TEXTE FOURNI
»»

Une pensée profondément transmisogyne
L’idéologie TERF défend une conception biologisante et essentialiste de la femme : on est une femme parce qu’on est née femme et qu’on subit des violences en raison de notre condition de femme.
Cette vision est donc excluante des femmes trans, qui sont assignées hommes à la naissance. Pourtant, ces dernières subissent elles aussi des violences de genre spécifiques : la transmisogynie.
Ce terme a été conceptualisé par l’activiste et autrice Julia Serrano pour montrer l’intersection des discriminations que subissent les femmes trans, le sexisme et la transphobie : harcèlement de rue, violences sexuelles, discriminations à l’embauche, mais aussi représentation médiatique caricaturale et offensante.
Pour une analyse plus approfondie sur l’idéologie TERF, on vous invite à voir ou à revoir le live Twitch de OUT l’émission, réalisée par l’Association des Journalistes LGBTI et Madmoizelle, avec Daisy Letourneur, Giovanna Rincon et Emmanuel Beaubatie (à partir de 47’30).

««

CONSIGNE
Modifie le passage du texte sur l'idéologie TERF qui va de "Pour une analyse" à "partir de 47’30)." en y remplaçant "analyse plus approfondie" par "étude plus détaillée".

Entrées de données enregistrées
»»

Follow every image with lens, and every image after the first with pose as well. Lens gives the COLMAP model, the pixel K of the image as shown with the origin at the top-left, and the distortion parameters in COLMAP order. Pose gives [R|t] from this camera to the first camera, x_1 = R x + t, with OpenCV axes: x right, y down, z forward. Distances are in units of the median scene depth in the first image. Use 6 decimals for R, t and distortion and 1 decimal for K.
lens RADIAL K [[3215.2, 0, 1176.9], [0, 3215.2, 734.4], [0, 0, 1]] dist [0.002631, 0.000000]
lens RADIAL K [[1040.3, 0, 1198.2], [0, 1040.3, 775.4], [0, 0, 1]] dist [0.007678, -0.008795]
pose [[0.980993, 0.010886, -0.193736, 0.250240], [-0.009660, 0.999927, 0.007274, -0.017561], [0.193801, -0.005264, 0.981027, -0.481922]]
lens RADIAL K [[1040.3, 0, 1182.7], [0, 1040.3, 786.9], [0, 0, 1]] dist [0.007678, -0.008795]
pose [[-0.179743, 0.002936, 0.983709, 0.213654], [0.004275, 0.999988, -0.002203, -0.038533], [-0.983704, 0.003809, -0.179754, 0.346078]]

««

CORRIGÉ
Pour une étude plus détaillée sur l’idéologie TERF, on vous invite à voir ou à revoir le live Twitch de OUT l’émission, réalisée par l’Association des Journalistes LGBTI et Madmoizelle, avec Daisy Letourneur, Giovanna Rincon et Emmanuel Beaubatie (à partir de 47’30).